Question

An electric motor spins at 1000 rpm and is slowing down at a rate of 10 t rad/s2 ; where t is measured in seconds. (a) If the motor radius is 7.165 cm, what is the tangential component of acceleration at the edge of the motor at t = 1.5 seconds? (b) How long will it take, in seconds, to decrease its angular velocity by 75%?

Answer 1

a) The tangential component of acceleration at the edge of the motor at
`t = 1.5\,s` is -1.075 meters per square second.

b) The electric motor will take approximately 3.963 seconds to decrease its angular velocity by 75 %.

Step-by-step explanation:

The angular aceleration of the electric motor (
`\alpha`), measured in radians per square second, as a function of time (
`t`), measured in seconds, is determined by the following formula:

`\alpha = -10\cdot t\,\left[(rad)/(s^(2)) \right]` (1)

The function for the angular velocity of the electric motor (
`\omega`), measured in radians per second, is found by integration:

`\omega = \omega_(o) - 5\cdot t^(2)\,\left[(rad)/(s) \right]` (2)

Where
`\omega_(o)` is the initial angular velocity, measured in radians per second.

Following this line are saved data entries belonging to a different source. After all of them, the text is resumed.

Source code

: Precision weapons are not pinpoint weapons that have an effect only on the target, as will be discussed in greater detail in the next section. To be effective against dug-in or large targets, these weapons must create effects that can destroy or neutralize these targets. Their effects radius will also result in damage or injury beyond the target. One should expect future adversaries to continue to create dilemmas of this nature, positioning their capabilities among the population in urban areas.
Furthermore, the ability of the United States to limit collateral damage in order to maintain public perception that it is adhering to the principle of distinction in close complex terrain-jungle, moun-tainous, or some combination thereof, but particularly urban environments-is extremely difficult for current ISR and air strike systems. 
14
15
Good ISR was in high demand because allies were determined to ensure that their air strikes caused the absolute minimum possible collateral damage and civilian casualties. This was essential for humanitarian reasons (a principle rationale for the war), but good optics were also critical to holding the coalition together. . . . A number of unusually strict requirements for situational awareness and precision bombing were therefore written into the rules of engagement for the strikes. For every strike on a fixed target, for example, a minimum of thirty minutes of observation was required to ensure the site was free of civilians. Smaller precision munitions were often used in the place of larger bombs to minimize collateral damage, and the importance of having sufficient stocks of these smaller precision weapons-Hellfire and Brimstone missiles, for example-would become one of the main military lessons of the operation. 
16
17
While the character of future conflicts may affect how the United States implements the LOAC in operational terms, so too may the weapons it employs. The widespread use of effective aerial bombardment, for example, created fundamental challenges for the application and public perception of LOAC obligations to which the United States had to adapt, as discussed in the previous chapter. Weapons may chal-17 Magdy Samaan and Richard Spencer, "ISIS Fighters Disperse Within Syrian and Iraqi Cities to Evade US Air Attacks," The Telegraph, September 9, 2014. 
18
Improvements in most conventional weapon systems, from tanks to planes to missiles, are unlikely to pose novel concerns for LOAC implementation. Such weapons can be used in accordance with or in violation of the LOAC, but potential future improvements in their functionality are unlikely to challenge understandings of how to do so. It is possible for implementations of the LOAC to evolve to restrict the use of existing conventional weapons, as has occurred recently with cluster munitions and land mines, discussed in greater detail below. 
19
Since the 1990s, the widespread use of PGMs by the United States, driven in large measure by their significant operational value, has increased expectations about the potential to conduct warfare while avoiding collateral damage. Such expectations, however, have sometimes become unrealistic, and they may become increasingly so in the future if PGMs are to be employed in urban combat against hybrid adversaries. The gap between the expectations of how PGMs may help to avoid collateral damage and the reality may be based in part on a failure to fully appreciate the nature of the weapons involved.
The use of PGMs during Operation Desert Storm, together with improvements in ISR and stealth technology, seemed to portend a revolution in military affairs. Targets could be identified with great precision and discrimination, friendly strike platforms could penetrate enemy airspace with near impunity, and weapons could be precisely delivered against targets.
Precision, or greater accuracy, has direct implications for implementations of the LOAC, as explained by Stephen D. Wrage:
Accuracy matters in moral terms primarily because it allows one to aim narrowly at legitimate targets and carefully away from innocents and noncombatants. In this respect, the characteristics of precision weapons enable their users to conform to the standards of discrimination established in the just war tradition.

a) The tangential component of aceleration (
`a_(t)`), measured in meters per square second, is defined by the following formula:

`a_(t) = R\cdot \alpha` (3)

Where
`R` is the radius of the electric motor, measured in meters.

If we know that
`R = 7.165* 10^(-2)\,m`,
`\alpha = 10\cdot t` and
`t = 1.5\,s`, then the tangential component of the acceleration at the edge of the motor is:

`a_(t) = (7.165* 10^(-2)\,m)\cdot (-10)\cdot (1.5\,s)`

`a_(t) = -1.075\, (m)/(s^(2))`

The tangential component of acceleration at the edge of the motor at
`t = 1.5\,s` is -1.075 meters per square second.

b) If we know that
`\omega_(o) = 104.720\,(rad)/(s)` and
`\omega = 26.180\,(rad)/(s)`, then the time needed is:

`26.180\,(rad)/(s) = 104.720\,(rad)/(s)-5\cdot t^(2)`

`5\cdot t^(2) = 104.720\,(rad)/(s)-26.180\,(rad)/(s)`

`t^(2) = (104.720\,(rad)/(s)-26.180\,(rad)/(s) )/(5)`

`t = \sqrt{(104.720\,(rad)/(s)-26.180\,(rad)/(s) )/(5) }`

`t \approx 3.963\,s`

The electric motor will take approximately 3.963 seconds to decrease its angular velocity by 75 %.